Nie powinien niepotrzebnie świadczyć jeden przeciw drugiemu, gdyż ktoś może mieć skłonności do mówienia zbyt wiele (28). Nie powinni też postępować z innymi tak, jak oni postąpili z nimi, lecz z każdym tak, jak na to zasługuje (29). Posłannik Epifanii rozważył sferę pracy leniwych i bezdusznych (30) i znalazł tam chore wytwory, a prawdę i jej ducha zniszczone (31). Zwrócił na to szczególną uwagę dla własnej korzyści i wyciągnął z tego niezbędną przestrogę (32). Jeśli ktoś pozwala sobie na lenistwo (33), jego nędza spadnie na niego jak od rabusia, a niedostatek jak od uzbrojonego bandyty (34).

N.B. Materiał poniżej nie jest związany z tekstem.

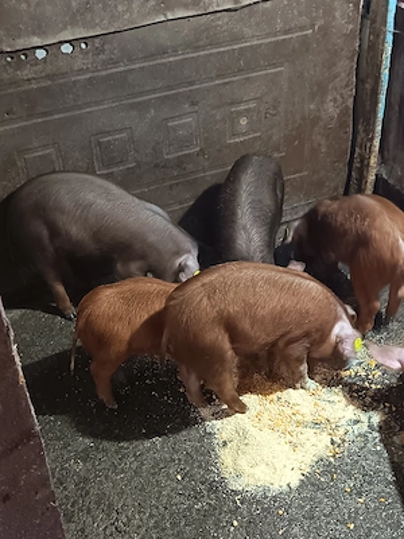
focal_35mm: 43
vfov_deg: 43.9
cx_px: 202
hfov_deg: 33.6
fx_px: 669
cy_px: 270
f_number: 1.75
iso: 2992
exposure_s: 1/25
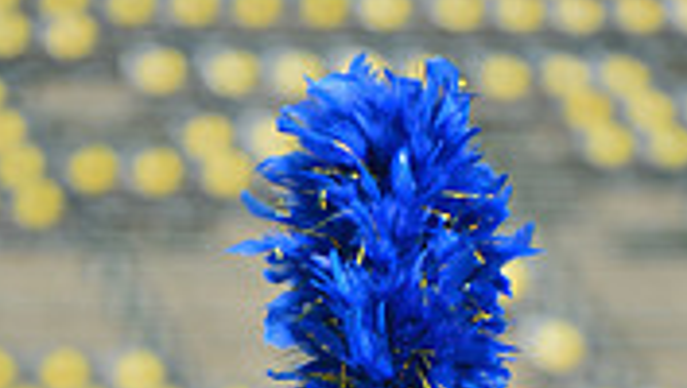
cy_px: 834
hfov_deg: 3.4
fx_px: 11616
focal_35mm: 637
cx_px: 320
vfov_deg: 1.9
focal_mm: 240
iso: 125
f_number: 5.6
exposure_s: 1/500
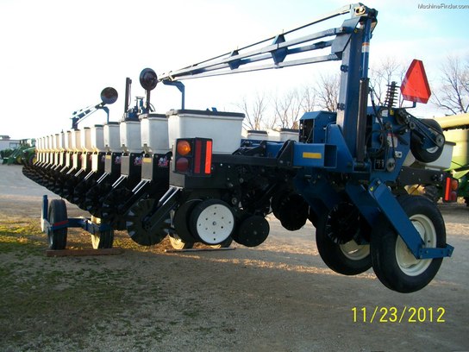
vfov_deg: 40.7
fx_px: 474
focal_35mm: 35
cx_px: 234
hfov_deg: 52.6
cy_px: 176
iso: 80
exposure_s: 1/100
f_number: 3.1
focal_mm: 6.3
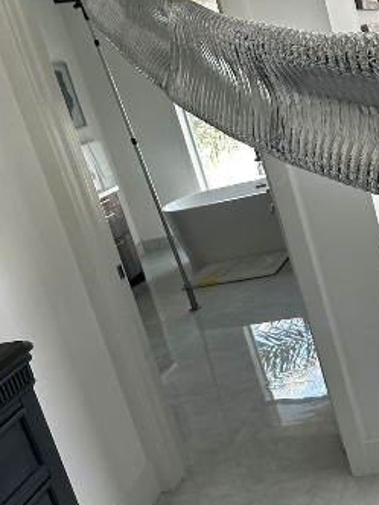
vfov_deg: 41.2
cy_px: 246
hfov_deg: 30.9
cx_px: 287
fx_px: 672
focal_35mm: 46
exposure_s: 1/123
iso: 32
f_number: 2.2
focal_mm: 4.2
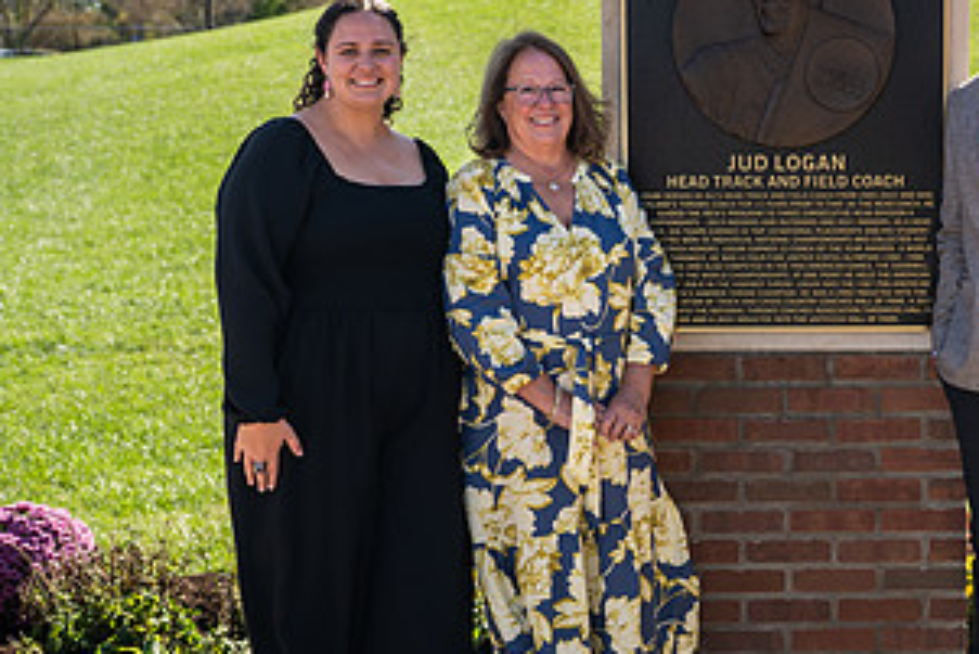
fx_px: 2095
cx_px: 771
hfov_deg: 25.9
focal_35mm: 77
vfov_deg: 17.7
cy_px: 330
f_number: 3.5
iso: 40
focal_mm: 40
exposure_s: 1/200
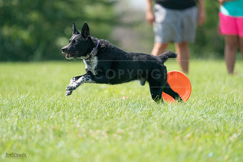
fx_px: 3274
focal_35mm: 485
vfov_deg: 2.8
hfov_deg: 4.3
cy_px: 81
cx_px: 122
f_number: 6.3
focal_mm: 485
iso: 2000
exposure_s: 1/4000
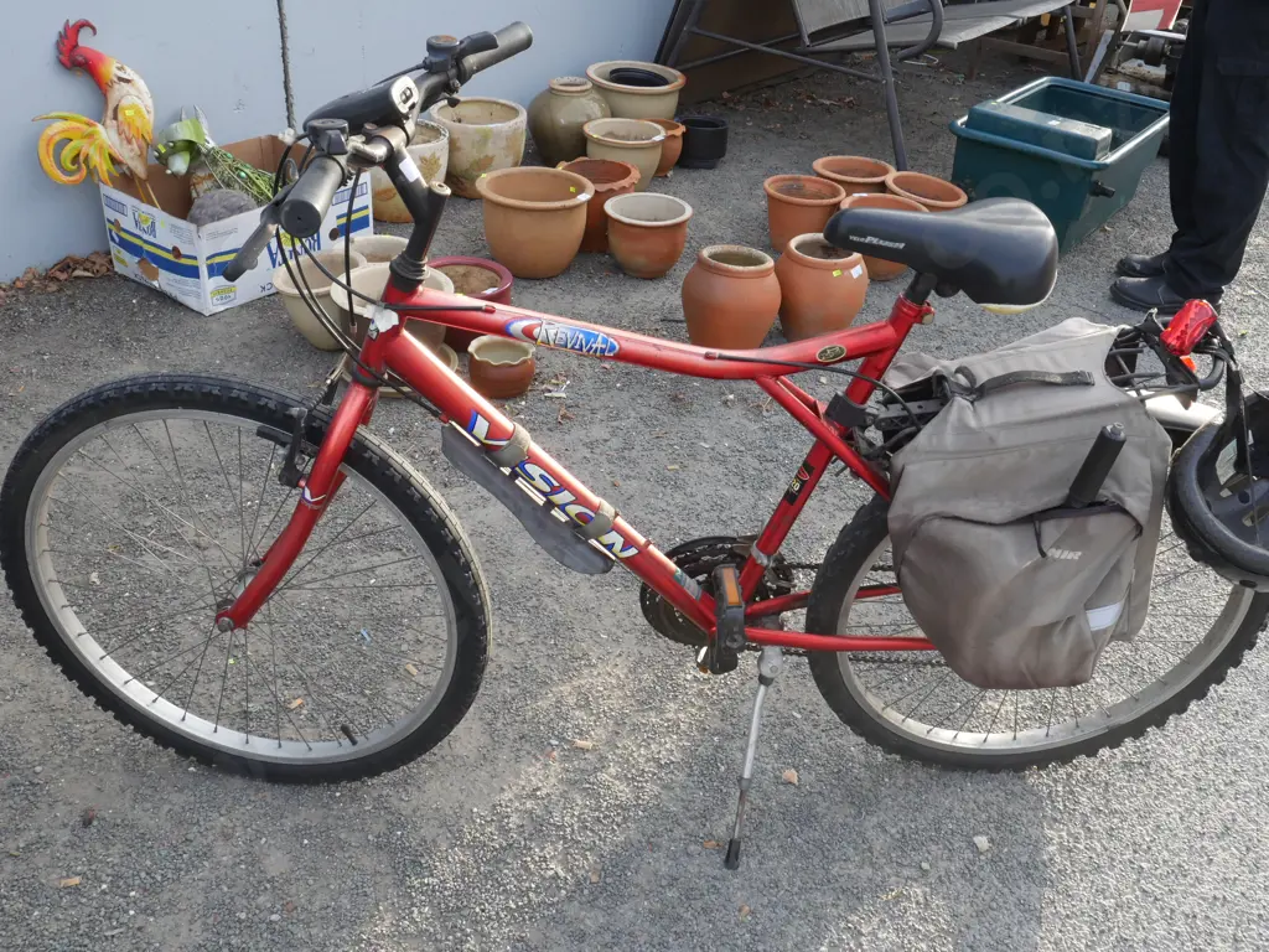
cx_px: 634
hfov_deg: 51.4
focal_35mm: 36
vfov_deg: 39.7
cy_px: 476
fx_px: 1320
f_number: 10
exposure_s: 1/60
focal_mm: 18
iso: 500
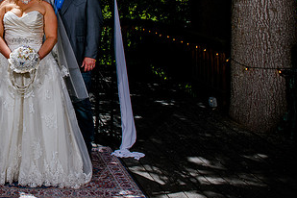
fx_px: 421
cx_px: -12
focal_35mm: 51
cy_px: 21
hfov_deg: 34.6
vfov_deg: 25.7
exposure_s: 1/400
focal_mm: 24
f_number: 8
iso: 160
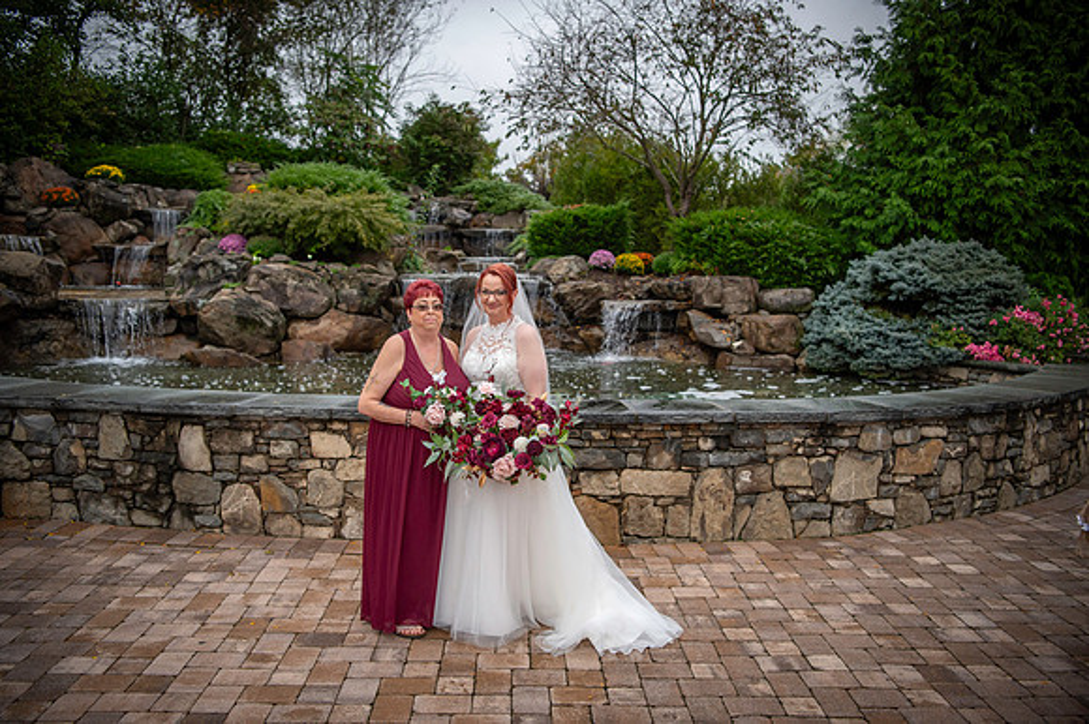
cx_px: 544
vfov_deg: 42.3
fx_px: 937
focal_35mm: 31
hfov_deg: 60.3
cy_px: 362
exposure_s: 1/2000
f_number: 2.8
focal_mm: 31
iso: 800
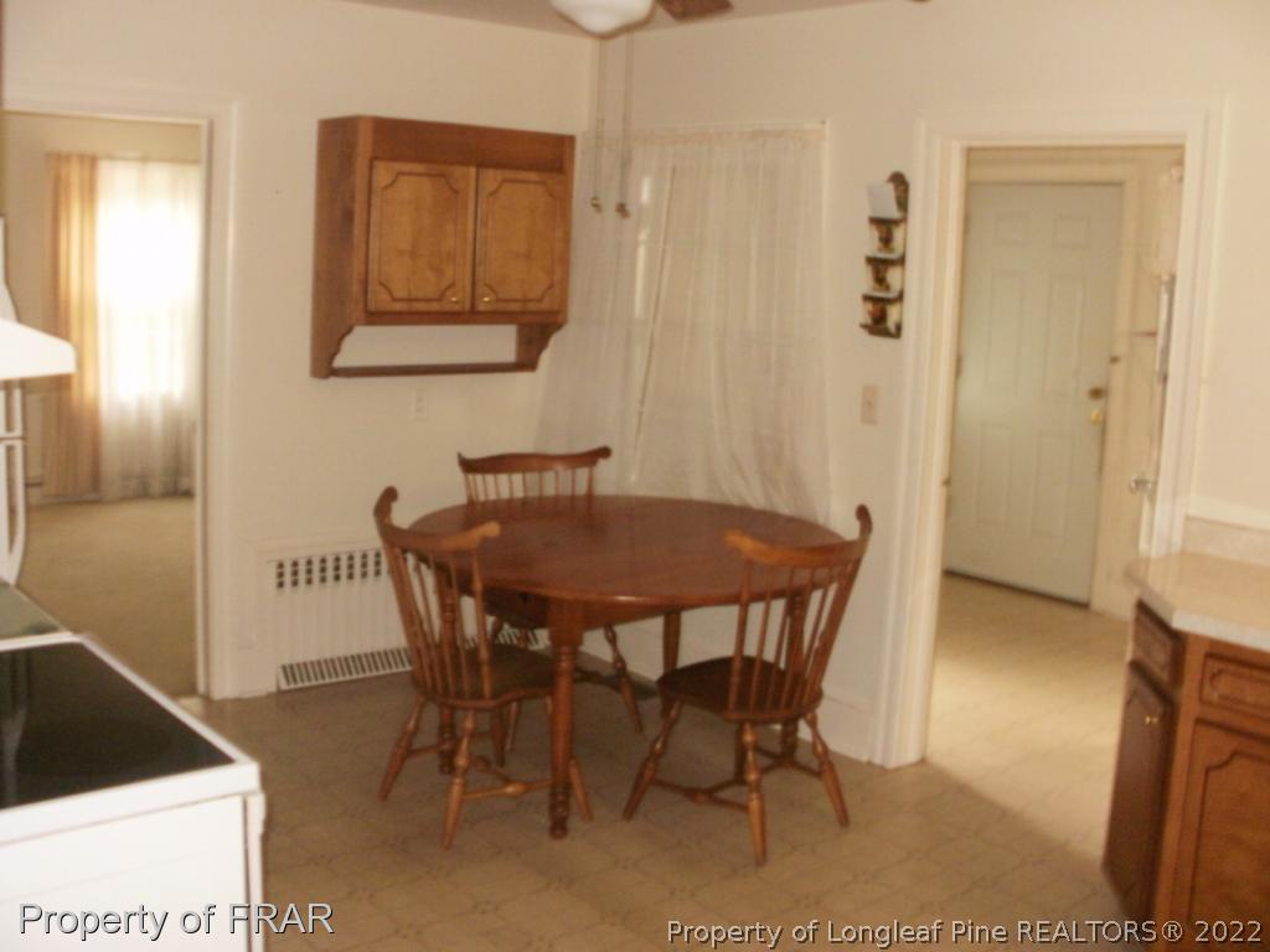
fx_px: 1321
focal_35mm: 36
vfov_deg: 39.7
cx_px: 635
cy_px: 476
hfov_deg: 51.4
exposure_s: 1/30
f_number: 3.5
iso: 250
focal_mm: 6.3
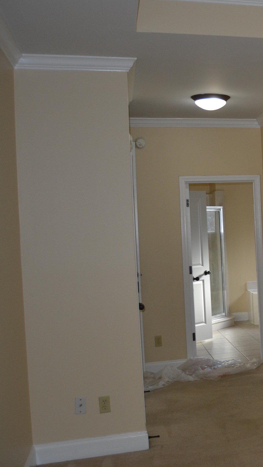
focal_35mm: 50
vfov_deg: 41.3
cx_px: 381
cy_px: 220
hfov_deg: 20.8
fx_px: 620
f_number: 4
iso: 360
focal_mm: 18
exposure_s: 1/125
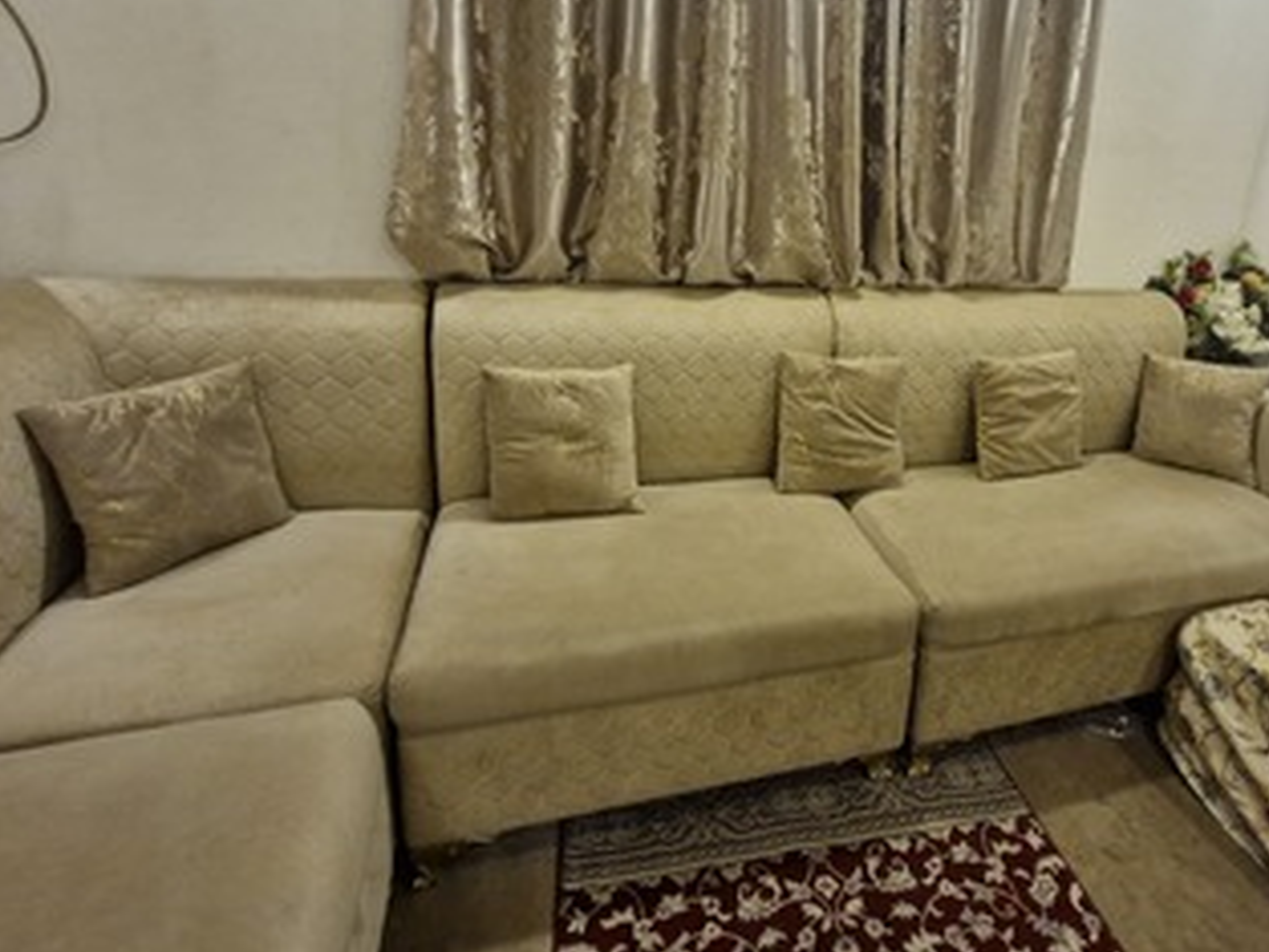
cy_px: 367
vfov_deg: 67.8
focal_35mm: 19
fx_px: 697
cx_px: 785
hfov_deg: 83.2
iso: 250
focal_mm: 1.74
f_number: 2.2
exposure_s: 1/60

      Przypowieści Salomona z rozdziałów 25-29 najwyraźniej zostały spisane niezależnie od poprzednich przez pewnych pisarzy na polecenie Ezechiasza, typu wydawców Biblii, co wyróżnia je jako oddzielne i inne od poprzednich przypowieści (25:1). Chwałą dla Pana jest ukrywanie w Biblii prawdy, aż do właściwego czasu, a przywilejem Posłanników Paruzji i Epifanii jest badanie jej w słusznym czasie i jasne przedstawianie ludowi Bożemu (2). Symboliczne niebiosa mogą być zgłębiane w celu odnalezienia wzniosłych prawd, a społeczeństwa w celu znalezienia grzechu i błędu, lecz umysł, serce i wola obydwu Posłanników z końca Wieku nie mogły być zrozumiane, aż przyszedł właściwy czas na ich odsłonięcie (3). Gdy utracjusze koron zostaną oczyszczeni od śmieci samolubstwa i światowości, staną się dla Pana odpowiednimi naczyniami do niesienia Boskiego poselstwa innym (4). Członkowie wtórej śmierci mają być pozbawieni urzędów służby związanych z Posłannikiem Epifanii, a jego urzędowe władze staną się trwałymi w prawdzie, sprawiedliwości i świętości (5). Nikt nie powinien przyjmować dla siebie żadnych z jego przywilejów ani zakładać, iż jest kimś wielkim (6), ponieważ lepiej jest czekać na wywyższenie od Pana przed wodzem, niż być zdegradowanym przez tego, którego uważa się za wodza (7). Niech nikt pochopnie nie wchodzi w spór, jak uczynił to pan Knock wobec Posłannika Epifanii, by podobnie jak on, nie mogąc do końca obronić swych poglądów w dyskusji, nie popaść w zamieszanie przed przeciwnikiem, jak uczynił to pan Knock (8).